A migração celular é essencial para o desenvolvimento embrionário, cicatrização de feridas e respostas imunes. A invasão estende a migração com a degradação ativa da matriz extracelular (ECM). Esses ensaios são críticos na pesquisa do câncer, estudos de angiogênese e triagem de fármacos.

Ensaio de Risco (Cicatrização de Ferida)

O ensaio de risco é o ensaio de migração mais simples e econômico. Uma monocamada confluente é riscada com uma ponta de pipeta para criar uma zona livre de células, e a taxa na qual as células migram para o espaço é medida ao longo do tempo.

Protocolo:

1. Cultive células até 100% de confluência em uma placa de 12 ou 24 poços.
2. Prive de soro durante a noite para suprimir a proliferação.
3. Risque a monocamada com uma ponta de pipeta de 200 µL ou uma ferramenta especializada para fazer feridas.
4. Lave com PBS para remover células destacadas.
5. Adicione meio com 0,5–2% de soro (para minimizar a proliferação).
6. Imageie o risco em intervalos (0, 6, 12, 24 horas) usando um microscópio de contraste de fase.
7. Meça a área da ferida usando ImageJ ou uma ferramenta de análise automatizada.

Os dados são expressos como % de fechamento da ferida ou taxa de fechamento. O ensaio é simples, mas limitado pela variabilidade dos riscos manuais e pelo efeito confundidor da proliferação na borda da ferida.

Ensaio Transwell (Câmara de Boyden)

O ensaio Transwell usa um sistema de duas câmaras separadas por uma membrana porosa (tipicamente poros de 8 µm para a maioria dos tipos celulares, 3 µm para células pequenas como linfócitos). As células são colocadas na câmara superior, e um quimioatraente (ex.: FBS 10%, quimiocina específica) é colocado na câmara inferior. As células que migram através dos poros são fixadas, coradas (violeta cristal, DAPI) e contadas.

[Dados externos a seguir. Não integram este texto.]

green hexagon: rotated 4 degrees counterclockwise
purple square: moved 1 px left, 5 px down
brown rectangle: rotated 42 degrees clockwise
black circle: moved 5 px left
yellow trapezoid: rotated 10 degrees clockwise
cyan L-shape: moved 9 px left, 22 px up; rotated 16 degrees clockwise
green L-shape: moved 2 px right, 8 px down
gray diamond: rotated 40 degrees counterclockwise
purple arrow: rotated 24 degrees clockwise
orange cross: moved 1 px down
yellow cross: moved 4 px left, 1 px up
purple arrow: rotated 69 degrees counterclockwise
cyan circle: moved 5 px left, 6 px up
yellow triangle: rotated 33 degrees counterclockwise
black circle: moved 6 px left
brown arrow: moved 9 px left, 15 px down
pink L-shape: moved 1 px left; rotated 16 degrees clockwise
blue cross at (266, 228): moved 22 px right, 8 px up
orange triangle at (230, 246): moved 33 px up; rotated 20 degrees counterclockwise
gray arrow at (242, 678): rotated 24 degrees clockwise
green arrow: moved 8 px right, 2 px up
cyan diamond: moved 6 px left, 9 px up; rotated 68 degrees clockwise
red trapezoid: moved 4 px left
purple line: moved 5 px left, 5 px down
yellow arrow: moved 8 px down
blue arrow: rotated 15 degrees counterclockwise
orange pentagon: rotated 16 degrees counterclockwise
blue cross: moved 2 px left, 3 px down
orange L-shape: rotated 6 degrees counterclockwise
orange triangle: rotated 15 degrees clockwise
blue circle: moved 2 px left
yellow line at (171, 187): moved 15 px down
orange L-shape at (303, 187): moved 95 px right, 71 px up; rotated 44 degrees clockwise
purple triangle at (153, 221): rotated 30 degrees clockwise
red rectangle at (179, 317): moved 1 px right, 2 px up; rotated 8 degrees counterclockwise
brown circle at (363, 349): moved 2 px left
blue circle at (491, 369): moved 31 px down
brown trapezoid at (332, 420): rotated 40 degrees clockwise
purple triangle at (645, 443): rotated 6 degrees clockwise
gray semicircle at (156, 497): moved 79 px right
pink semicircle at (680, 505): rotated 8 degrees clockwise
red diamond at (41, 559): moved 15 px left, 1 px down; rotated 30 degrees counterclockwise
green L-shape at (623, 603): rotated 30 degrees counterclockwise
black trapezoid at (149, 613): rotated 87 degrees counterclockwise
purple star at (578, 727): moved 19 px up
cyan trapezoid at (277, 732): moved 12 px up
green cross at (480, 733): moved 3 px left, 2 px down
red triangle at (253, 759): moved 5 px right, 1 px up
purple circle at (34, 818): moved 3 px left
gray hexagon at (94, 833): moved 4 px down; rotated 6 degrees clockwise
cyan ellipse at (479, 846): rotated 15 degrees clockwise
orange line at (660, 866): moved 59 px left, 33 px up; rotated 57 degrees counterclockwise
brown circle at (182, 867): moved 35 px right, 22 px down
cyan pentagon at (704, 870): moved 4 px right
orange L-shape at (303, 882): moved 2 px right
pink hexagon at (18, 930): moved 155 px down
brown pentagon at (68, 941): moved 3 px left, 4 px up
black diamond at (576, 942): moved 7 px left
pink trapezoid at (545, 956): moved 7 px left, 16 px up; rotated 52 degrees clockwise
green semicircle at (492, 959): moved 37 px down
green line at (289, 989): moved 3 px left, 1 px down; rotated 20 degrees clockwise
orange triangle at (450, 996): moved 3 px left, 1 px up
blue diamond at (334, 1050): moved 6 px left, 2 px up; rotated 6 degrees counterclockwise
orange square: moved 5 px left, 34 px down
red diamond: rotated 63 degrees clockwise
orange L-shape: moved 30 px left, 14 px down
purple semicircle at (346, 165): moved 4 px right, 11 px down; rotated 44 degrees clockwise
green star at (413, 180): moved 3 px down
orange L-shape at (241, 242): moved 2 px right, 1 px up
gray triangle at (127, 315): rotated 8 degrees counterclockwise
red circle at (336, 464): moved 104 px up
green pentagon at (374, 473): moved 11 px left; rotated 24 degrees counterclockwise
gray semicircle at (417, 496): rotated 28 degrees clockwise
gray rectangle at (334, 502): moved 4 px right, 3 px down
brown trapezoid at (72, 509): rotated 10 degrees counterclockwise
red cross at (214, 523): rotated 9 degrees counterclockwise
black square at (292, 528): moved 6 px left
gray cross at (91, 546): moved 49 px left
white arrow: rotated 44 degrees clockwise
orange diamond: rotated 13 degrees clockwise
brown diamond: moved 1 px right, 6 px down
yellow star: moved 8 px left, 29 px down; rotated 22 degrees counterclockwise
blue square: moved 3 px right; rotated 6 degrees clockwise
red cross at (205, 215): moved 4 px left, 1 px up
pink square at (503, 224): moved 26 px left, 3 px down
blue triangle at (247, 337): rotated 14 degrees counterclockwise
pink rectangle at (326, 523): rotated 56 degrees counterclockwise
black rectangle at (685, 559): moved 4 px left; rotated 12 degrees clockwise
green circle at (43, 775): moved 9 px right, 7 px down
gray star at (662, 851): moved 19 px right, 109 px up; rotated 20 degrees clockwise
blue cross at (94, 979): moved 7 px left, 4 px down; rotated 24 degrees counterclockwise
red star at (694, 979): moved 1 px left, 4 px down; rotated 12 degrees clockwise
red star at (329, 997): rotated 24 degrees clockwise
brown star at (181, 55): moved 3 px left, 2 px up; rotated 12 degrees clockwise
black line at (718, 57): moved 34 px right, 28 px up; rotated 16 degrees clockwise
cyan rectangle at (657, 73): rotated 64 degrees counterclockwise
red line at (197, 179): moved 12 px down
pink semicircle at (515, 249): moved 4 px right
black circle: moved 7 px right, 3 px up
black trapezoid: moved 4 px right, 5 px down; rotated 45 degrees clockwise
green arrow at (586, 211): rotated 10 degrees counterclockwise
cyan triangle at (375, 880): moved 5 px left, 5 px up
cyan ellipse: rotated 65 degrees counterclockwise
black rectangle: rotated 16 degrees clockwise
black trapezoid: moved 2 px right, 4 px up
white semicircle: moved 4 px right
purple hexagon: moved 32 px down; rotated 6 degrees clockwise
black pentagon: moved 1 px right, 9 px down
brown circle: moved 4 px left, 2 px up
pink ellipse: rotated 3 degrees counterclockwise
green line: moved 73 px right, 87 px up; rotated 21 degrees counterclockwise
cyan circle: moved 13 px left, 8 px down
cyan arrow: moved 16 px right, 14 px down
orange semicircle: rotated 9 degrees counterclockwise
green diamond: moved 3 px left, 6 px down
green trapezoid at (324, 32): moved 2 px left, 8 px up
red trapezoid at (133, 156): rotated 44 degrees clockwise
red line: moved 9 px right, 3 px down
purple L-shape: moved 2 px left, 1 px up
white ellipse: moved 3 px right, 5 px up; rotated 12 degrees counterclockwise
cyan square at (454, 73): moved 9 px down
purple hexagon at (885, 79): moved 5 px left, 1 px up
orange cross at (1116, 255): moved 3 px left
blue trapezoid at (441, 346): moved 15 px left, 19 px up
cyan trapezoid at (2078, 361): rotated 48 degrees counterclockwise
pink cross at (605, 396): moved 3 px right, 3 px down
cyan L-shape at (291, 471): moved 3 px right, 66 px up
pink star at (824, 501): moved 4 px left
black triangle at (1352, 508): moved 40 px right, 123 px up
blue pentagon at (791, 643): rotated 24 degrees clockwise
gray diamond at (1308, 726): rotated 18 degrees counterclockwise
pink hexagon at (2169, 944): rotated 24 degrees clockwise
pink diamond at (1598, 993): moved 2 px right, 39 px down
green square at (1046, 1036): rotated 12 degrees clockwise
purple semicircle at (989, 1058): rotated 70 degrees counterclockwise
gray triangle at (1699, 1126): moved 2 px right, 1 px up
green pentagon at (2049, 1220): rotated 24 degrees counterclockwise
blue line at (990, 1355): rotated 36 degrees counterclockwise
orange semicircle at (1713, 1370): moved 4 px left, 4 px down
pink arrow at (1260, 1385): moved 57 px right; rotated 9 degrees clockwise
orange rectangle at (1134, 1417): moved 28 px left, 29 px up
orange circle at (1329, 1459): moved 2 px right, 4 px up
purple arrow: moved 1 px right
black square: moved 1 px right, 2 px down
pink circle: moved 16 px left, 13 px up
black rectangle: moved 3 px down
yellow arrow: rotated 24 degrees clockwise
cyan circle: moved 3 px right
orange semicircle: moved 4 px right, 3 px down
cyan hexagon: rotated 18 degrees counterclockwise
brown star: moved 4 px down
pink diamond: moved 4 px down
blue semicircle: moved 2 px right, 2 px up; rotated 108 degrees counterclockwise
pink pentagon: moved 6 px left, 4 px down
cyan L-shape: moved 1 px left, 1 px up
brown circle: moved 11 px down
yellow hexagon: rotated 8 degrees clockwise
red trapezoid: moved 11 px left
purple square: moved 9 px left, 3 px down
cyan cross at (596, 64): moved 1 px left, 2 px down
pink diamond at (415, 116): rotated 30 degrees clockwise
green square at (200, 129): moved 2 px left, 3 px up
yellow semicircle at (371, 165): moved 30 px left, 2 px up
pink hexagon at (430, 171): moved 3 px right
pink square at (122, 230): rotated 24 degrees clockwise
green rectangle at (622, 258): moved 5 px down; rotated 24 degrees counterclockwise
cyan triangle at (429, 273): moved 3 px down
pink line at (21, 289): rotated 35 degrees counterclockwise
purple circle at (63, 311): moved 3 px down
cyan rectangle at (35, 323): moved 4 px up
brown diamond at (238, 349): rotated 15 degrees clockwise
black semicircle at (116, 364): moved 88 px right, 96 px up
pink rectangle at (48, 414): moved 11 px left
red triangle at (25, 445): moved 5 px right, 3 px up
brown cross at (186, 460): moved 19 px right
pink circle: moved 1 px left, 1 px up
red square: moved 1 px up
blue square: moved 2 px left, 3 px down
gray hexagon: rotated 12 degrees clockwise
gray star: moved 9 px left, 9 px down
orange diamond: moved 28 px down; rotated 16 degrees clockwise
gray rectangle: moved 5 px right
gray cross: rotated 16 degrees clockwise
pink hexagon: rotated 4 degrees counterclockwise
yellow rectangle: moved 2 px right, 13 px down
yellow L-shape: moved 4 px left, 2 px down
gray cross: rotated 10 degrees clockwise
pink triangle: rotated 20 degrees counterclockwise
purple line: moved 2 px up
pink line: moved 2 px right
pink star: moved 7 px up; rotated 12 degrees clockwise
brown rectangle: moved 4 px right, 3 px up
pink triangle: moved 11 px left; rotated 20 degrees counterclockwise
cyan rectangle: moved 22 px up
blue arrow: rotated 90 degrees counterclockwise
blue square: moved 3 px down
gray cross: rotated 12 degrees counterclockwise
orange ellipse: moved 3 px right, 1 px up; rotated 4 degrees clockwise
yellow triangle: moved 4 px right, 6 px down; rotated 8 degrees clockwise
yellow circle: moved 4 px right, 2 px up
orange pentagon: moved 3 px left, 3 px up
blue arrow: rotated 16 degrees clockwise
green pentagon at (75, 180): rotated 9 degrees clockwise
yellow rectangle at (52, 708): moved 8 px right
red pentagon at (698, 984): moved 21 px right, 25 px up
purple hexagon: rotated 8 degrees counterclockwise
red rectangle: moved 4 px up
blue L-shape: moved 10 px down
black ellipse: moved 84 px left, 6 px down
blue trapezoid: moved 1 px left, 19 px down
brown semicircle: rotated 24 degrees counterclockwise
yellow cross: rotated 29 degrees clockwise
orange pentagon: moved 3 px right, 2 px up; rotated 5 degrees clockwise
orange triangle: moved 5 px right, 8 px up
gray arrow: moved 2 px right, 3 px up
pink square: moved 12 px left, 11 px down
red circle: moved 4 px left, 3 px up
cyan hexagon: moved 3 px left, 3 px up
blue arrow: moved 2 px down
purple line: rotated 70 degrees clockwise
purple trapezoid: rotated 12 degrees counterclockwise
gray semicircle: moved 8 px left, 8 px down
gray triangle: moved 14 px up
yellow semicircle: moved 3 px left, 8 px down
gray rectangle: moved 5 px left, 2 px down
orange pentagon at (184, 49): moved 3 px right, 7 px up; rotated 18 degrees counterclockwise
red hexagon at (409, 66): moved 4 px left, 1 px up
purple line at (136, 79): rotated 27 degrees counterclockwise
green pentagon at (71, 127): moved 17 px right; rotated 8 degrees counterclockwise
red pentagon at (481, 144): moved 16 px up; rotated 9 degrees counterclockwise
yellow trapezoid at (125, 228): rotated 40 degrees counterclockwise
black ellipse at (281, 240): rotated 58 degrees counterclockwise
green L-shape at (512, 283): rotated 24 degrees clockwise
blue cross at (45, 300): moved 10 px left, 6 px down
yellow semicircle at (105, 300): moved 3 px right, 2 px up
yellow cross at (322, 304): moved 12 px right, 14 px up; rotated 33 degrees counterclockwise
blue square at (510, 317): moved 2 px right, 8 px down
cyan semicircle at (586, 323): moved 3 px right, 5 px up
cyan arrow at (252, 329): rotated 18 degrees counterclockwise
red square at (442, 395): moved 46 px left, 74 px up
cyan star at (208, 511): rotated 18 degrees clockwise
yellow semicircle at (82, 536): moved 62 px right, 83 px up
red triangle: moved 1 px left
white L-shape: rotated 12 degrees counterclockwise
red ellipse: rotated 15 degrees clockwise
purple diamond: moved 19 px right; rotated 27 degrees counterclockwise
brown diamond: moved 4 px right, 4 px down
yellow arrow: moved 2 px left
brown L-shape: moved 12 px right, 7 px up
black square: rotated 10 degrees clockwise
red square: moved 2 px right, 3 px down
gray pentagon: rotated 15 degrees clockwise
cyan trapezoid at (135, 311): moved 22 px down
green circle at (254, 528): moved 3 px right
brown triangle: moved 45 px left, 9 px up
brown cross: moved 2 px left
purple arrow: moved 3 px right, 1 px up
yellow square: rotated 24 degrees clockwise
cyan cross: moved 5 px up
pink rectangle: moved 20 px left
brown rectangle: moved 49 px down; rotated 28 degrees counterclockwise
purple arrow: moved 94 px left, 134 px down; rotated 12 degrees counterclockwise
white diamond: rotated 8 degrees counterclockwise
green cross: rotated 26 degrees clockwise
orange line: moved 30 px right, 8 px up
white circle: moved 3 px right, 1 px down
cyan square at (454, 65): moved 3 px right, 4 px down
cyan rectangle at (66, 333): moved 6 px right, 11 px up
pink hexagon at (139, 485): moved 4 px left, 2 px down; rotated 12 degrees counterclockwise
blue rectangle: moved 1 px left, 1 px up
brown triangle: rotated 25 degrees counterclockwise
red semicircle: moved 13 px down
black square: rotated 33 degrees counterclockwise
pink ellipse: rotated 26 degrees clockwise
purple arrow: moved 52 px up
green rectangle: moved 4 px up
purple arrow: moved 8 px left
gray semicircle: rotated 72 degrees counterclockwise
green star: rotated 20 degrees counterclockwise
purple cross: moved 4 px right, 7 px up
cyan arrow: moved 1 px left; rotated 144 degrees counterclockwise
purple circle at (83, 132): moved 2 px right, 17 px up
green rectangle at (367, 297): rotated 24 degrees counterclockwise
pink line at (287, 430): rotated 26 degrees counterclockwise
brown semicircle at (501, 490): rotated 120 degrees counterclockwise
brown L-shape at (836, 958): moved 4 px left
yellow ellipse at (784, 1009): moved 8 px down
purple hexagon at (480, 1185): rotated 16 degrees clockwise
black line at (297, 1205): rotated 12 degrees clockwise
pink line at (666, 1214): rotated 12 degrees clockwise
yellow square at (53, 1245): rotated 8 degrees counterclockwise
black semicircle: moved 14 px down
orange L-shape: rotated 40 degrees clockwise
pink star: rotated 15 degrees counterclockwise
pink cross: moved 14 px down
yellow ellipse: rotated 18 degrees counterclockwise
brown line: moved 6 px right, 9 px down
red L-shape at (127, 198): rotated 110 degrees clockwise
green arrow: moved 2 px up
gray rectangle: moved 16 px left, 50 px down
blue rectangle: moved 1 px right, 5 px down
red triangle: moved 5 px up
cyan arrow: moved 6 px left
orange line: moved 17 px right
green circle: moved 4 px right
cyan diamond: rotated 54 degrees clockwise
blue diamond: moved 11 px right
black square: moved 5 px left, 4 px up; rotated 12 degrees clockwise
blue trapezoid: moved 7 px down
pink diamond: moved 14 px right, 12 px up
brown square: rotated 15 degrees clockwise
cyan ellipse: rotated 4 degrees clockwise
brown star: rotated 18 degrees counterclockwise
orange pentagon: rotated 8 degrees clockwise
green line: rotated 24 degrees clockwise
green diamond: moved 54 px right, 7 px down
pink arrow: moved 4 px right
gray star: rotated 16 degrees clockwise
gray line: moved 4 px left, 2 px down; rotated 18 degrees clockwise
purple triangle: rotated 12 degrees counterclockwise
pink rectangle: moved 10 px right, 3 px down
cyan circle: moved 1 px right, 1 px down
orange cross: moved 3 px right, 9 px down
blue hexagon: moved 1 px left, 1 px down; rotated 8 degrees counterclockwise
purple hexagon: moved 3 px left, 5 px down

Para ensaios de invasão, o lado superior da membrana é revestido com uma camada fina de Matrigel, um extrato de membrana basal. As células devem degradar a barreira da ECM antes de migrar através dos poros, mimetizando a invasão fisiológica mais de perto do que apenas a migração.

Opções de quantificação:

• Contagem manual de células coradas na parte inferior da membrana (5–10 campos por poço).
• Solubilização do corante e medição da absorbância (DO 560–590 nm).
• Pré-marcação das células com Calceína AM e medição da fluorescência das células migradas.

Análise Celular em Tempo Real

Instrumentos livres de marcação como o xCELLigence usam microeletrodos no fundo de uma placa especializada para medir a impedância elétrica. À medida que as células migram do poço superior através de uma membrana, elas aderem à superfície do microeletrodo no lado inferior, aumentando o sinal de impedância. Isso fornece dados contínuos de migração em tempo real sem coloração ou fixação de ponto final.

Considerações Principais

• Gradiente de soro: um gradiente de concentração através da membrana fornece migração direcional. Sem gradiente, o movimento aleatório (quimiocinético) é medido.
• Revestimento de matriz: para invasão, o tamanho do poro da membrana, a composição da matriz (Matrigel, colágeno I, fibronectina) e a espessura do revestimento afetam os resultados.
• Densidade celular: poucas células produzem contagens baixas; muitas causam agregação e poros entupidos. Otimize a densidade para cada tipo celular.
• Curso temporal: a migração através de poros de 8 µm tipicamente leva 6–24 horas dependendo do tipo celular.